**To do**
Return, word for word, the lines of the listing that open with the line containing "пошани маленького донора" and close with the line containing "ویدئوهای مرتبط (5)", both included, with any pictures left out.

**Extracted material**
■ ■ ■

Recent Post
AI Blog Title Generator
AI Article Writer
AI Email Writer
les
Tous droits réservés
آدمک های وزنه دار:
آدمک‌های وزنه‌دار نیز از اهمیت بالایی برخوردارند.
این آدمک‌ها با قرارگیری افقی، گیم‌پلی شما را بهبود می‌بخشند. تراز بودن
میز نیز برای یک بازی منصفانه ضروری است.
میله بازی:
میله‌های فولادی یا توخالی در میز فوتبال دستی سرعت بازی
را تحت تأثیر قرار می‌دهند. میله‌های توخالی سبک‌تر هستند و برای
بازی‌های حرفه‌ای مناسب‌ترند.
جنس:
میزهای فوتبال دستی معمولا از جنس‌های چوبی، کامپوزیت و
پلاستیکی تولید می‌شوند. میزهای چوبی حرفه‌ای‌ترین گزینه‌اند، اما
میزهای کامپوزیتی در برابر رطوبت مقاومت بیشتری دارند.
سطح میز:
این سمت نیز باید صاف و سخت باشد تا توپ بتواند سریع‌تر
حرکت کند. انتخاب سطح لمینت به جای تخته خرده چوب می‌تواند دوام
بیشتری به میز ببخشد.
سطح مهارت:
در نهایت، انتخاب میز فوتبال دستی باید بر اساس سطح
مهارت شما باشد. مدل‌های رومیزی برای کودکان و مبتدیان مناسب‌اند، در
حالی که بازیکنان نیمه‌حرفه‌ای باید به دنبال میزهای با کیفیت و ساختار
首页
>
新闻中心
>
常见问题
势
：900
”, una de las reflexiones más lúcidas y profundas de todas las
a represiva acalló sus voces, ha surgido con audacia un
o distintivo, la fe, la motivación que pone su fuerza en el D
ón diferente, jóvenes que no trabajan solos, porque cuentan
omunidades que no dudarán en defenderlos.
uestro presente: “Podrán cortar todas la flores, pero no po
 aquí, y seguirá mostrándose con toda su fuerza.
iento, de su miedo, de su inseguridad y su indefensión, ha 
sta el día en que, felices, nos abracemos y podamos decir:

■ ■ ■

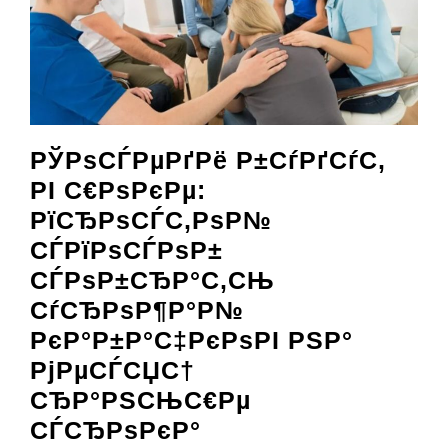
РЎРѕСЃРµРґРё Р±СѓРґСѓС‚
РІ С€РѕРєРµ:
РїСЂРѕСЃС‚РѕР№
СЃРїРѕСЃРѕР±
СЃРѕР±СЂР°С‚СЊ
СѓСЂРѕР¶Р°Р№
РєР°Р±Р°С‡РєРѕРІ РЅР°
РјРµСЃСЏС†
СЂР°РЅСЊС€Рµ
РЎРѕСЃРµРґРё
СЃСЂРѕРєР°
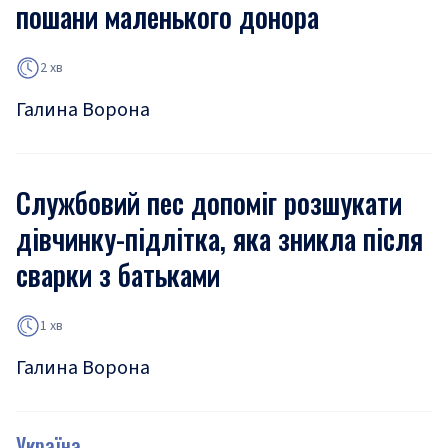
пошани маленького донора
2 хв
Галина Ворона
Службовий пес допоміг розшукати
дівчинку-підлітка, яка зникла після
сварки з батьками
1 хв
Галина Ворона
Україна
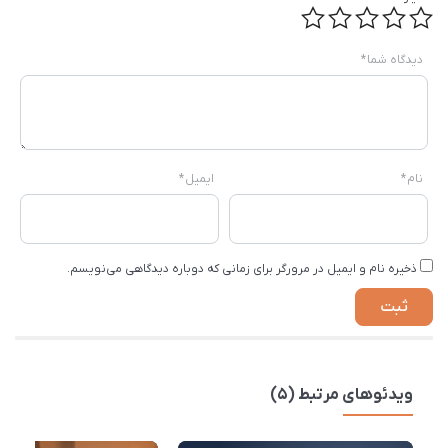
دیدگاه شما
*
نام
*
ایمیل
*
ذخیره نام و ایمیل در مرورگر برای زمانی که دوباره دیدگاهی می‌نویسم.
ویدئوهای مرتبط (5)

■ ■ ■

**Worked solution**
пошани маленького донора
2 хв
Галина Ворона
Службовий пес допоміг розшукати
дівчинку-підлітка, яка зникла після
сварки з батьками
1 хв
Галина Ворона
Україна
دیدگاه شما
*
نام
*
ایمیل
*
ذخیره نام و ایمیل در مرورگر برای زمانی که دوباره دیدگاهی می‌نویسم.
ویدئوهای مرتبط (5)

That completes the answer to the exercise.